-------- Data to process

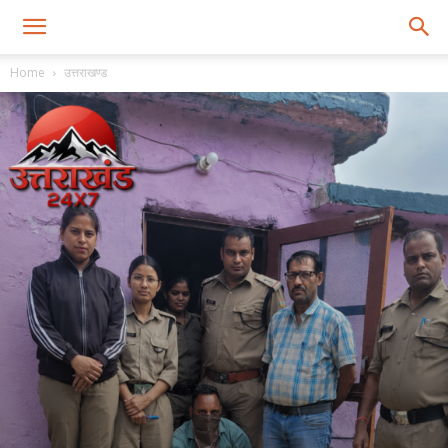
Home
उत्तराखण्ड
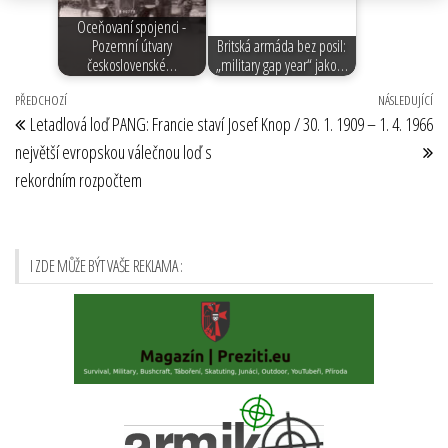
Oceňovaní spojenci -
Pozemní útvary
Britská armáda bez posil:
československé…
„military gap year“ jako…
Navigace
Předchozí
PŘEDCHOZÍ
NÁSLEDUJÍCÍ
Ná
Letadlová loď PANG: Francie staví
Josef Knop / 30. 1. 1909 – 1. 4. 1966
pro
příspěvek
př
největší evropskou válečnou loď s
příspěvek
rekordním rozpočtem
I ZDE MŮŽE BÝT VAŠE REKLAMA :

----------------

● **Exercise aim**: Turn every line of text in the data into a JSON list of strings, one string per line, with blank lines skipped. Leave out the pictures.

● **Result of this exercise**:
[
  "Home",
  "उत्तराखण्ड",
  "Oceňovaní spojenci -",
  "Pozemní útvary",
  "Britská armáda bez posil:",
  "československé…",
  "„military gap year“ jako…",
  "Navigace",
  "Předchozí",
  "PŘEDCHOZÍ",
  "NÁSLEDUJÍCÍ",
  "Ná",
  "Letadlová loď PANG: Francie staví",
  "Josef Knop / 30. 1. 1909 – 1. 4. 1966",
  "pro",
  "příspěvek",
  "př",
  "největší evropskou válečnou loď s",
  "příspěvek",
  "rekordním rozpočtem",
  "I ZDE MŮŽE BÝT VAŠE REKLAMA :"
]